Chami called for “respecting the hierarchy of claims,” which starts with looking into the commercial banks’ capital. Based on the internationally acknowledged Bank Resolution Law, he said, existing shareholders and some of the depositors can take part in securing recapitalization for the banks. Ultimately, this will decide the fate of the banks – whether they will survive, merge with other banks or cease to exist.
Diplomats, bankers, business owners, risk strategists, academics and students in attendance probed Chami on the role of the government in managing the crisis, and raised a number of points such as accountability, regaining confidence in public institutions and the banks, and the likelihood of economic growth, among other topics.
Positive developments, such as moving in the direction of lifting banking secrecy, would pave the way to transparency and accountability, he explained. In this regard, a forensic audit of the Central Bank could set a precedent for auditing other governmental institutions.

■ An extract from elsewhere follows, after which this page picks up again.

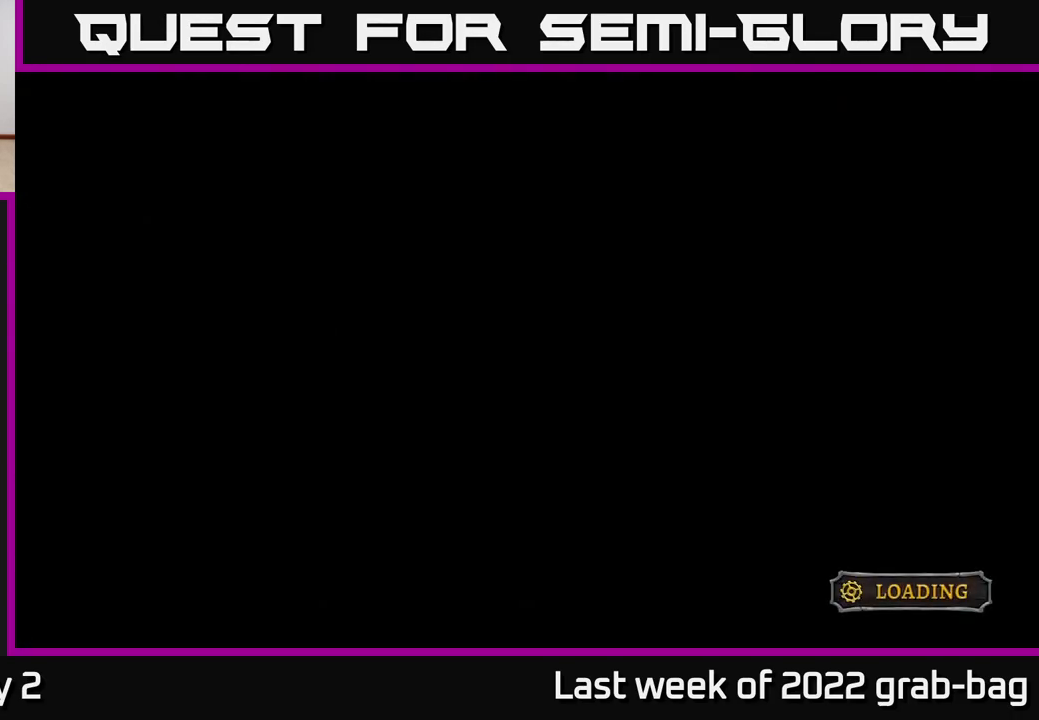
{"buttons": [], "left_stick": "center", "right_stick": "center", "events": []}
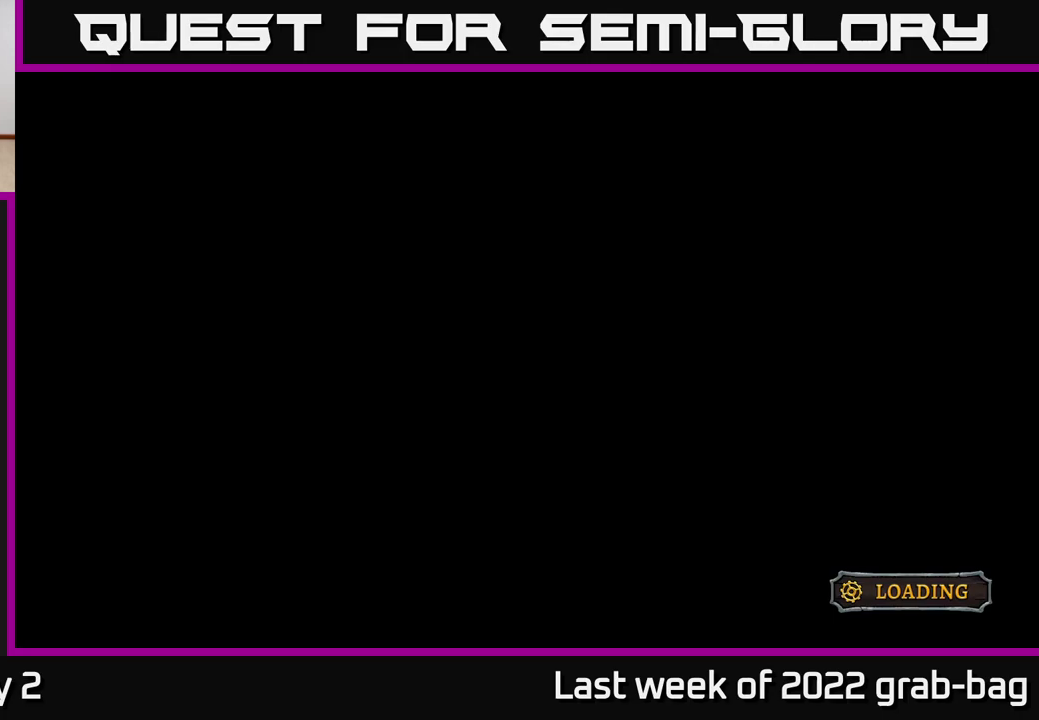
{"buttons": [], "left_stick": "center", "right_stick": "center", "events": []}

To questions regarding the impact of capital controls on economic growth and the insufficiency of IMF funds to cover the shortfall, he explained that fresh money was not subject to capital controls and that the IMF deal is not meant to make up for the deficit but to inspire confidence in foreign investments.
“A deal with the IMF is key,” he contended, which is why it was developed with the collaboration of multiple stakeholders, including bankers, labor union representatives, financiers and economists.

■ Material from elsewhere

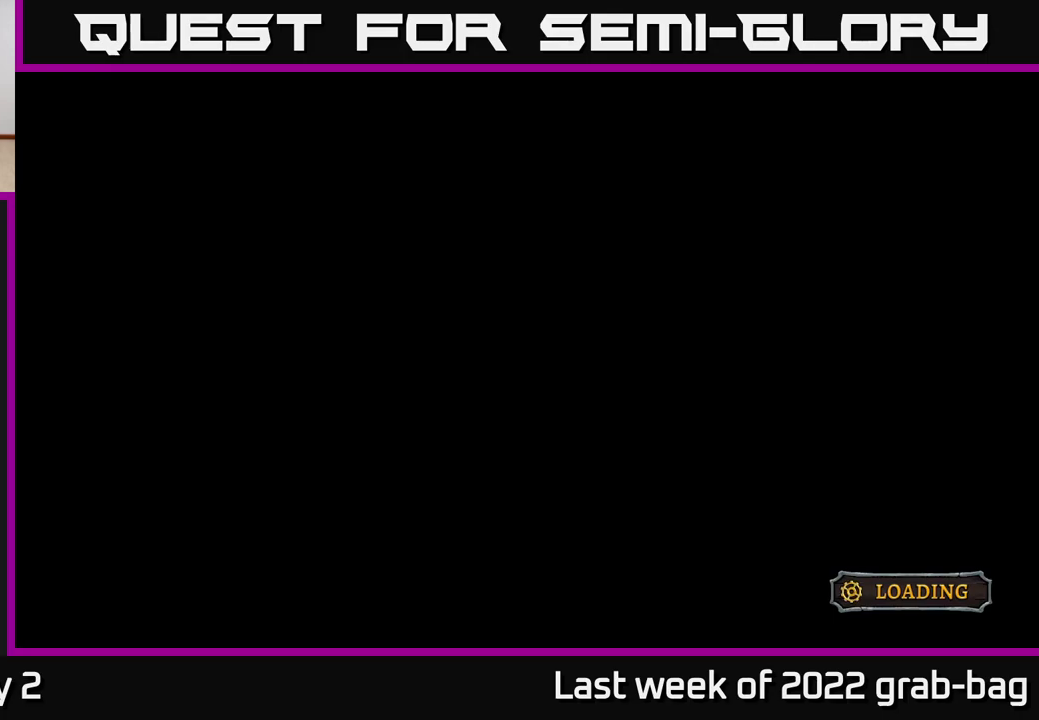
{"buttons": [], "left_stick": "center", "right_stick": "center", "events": []}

“We are hoping that the political establishment understands the severity of the economic situation, and accepts the reforms in parliament,” added Chami, acknowledging the persistence of public mistrust in the government – “an expected result of years-long economic mismanagement and misguided policies.” That said, he was adamant that there was hope for a deal with the IMF, citing “no major objection by any of the political parties.”
“The country can be put on the right path in a matter of a few months,” he reiterated, confident that once the needed reforms are met, “we can begin to get us out of the crisis within five years.”